(Stored data entries)
-*-*-

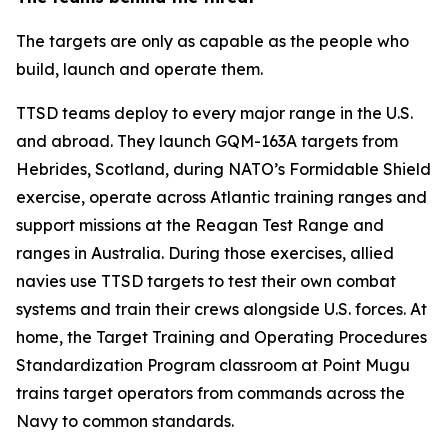
The targets are only as capable as the people who
build, launch and operate them.
TTSD teams deploy to every major range in the U.S.
and abroad. They launch GQM-163A targets from
Hebrides, Scotland, during NATO’s Formidable Shield
exercise, operate across Atlantic training ranges and
support missions at the Reagan Test Range and
ranges in Australia. During those exercises, allied
navies use TTSD targets to test their own combat
systems and train their crews alongside U.S. forces. At
home, the Target Training and Operating Procedures
Standardization Program classroom at Point Mugu
trains target operators from commands across the
Navy to common standards.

-*-*-

WORK INSTRUCTION ::
Copy out, exactly and alone, the lines of the entries above between the ones holding "TTSD teams deploy" and "ranges in Australia.", inclusive.

RESULT OF THE TASK ::
TTSD teams deploy to every major range in the U.S.
and abroad. They launch GQM-163A targets from
Hebrides, Scotland, during NATO’s Formidable Shield
exercise, operate across Atlantic training ranges and
support missions at the Reagan Test Range and
ranges in Australia. During those exercises, allied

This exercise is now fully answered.